And, for the first time, Wawa is trying Florida, where it began work last year on the first of 50
stores it hopes will cater to hoagie-hungry expatriates and tourists by 2014.
It's a thousand-mile step for the $5 billion (yearly sales) company, whose current network sprawls from North Jersey to the Poconos to central Virginia.
Florida is "an underserved market," says Howard Stoeckel, Wawa's chief executive officer. "We feel the economy has bottomed. We'd like to be positioned as the economy grows."
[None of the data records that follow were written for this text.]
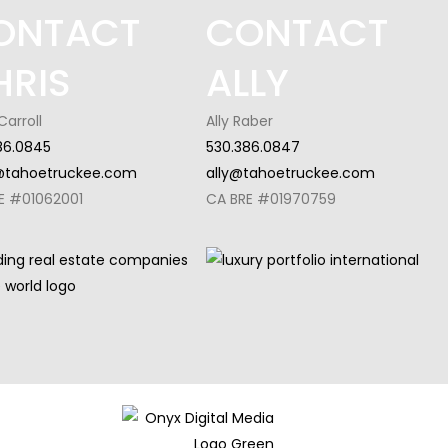
ONTACT
CONTACT
HRIS
ALLY
Carroll
Ally Raber
86.0845
530.386.0847
@tahoetruckee.com
ally@tahoetruckee.com
E #01062001
CA BRE #01970759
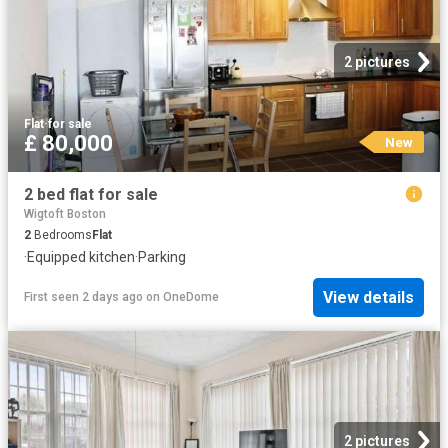
2 pictures
Flat
·
for sale
£ 80,000
New
2 bed flat for sale
Wigtoft Boston
2
Bedrooms
Flat
·
Equipped kitchen
·
Parking
View details
First seen 2 days ago
on
OneDome
2 pictures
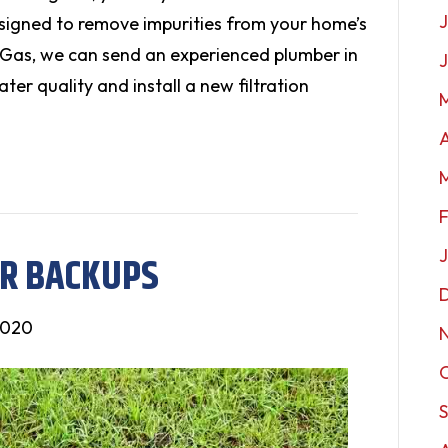
J
designed to remove impurities from your home’s
 Gas, we can send an experienced plumber in
ter quality and install a new filtration
A
ER BACKUPS
2020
Why not, say, Pittsburgh? "Sheetz country," Stoeckel says, citing the "respected" Altoona, Pa.-based chain. Carolinas? Already colonized by efficient, Tulsa, Okla.-based QuikTrip. Wawa won't do acquisitions. So "we're leapfrogging" to Orlando and Tampa.
Why grow at all? As a private company, it is 49 percent owned by the Wood family trust, representing descendants of Wawa's founders, a family with old South Jersey merchant and industrial roots. It is nearly 30 percent owned by an employee stock ownership program (ESOP), the rest by Wood family members and managers. Because of that, Wawa can set sales, profit, and growth goals. But even private owners expect rising profits, which means more stores, says Stoeckel, who started his career at Wanamaker's and admires Wegmans Food Markets Inc. and Southwest Airlines Co.
The slow economy makes it easier to hire and keep workers; turnover is down more than half, to about 40 percent annually. Land costs are also down. That makes growth easier: New Wawa openings have risen, from 10 to 12 a year in the late 2000s, to 20 last year, and a planned 28 this year, including the first seven in Florida.